» **Task details**
Which lines in the listing below contain the word "difference"? Gather every one of them and copy each line in full.
--- Provided information Enclosed Below ---
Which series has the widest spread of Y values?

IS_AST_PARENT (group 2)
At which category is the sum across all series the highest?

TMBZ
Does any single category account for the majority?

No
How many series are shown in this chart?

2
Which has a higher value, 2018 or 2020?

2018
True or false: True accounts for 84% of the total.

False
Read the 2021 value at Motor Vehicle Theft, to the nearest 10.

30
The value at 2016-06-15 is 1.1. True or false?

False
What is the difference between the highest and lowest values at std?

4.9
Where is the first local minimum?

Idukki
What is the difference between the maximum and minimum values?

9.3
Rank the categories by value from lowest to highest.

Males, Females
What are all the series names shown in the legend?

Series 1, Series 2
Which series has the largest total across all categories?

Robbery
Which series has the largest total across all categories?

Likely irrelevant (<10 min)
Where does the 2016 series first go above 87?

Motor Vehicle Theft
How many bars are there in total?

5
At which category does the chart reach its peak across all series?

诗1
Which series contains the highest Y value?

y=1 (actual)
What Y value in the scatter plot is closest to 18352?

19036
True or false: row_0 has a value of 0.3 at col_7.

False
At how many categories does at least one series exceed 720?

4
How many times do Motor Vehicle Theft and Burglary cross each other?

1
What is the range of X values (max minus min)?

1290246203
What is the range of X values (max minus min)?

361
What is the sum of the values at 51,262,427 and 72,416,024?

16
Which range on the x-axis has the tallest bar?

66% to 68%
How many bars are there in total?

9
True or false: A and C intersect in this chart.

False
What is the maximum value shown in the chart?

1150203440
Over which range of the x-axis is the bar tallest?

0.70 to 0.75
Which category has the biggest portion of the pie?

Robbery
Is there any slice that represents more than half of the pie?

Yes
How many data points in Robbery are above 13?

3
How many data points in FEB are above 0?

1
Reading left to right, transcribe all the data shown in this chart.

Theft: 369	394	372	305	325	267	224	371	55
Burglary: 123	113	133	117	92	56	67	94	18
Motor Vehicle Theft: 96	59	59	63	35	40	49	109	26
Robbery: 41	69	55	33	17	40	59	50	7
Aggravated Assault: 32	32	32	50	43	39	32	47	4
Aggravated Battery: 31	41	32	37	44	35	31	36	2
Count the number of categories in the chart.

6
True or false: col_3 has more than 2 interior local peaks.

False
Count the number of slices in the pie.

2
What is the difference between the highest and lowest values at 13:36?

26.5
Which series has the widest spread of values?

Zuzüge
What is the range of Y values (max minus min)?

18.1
--- End of Enclosed Provided information ---
» **Exercise response**
What is the difference between the highest and lowest values at std?
What is the difference between the maximum and minimum values?
What is the difference between the highest and lowest values at 13:36?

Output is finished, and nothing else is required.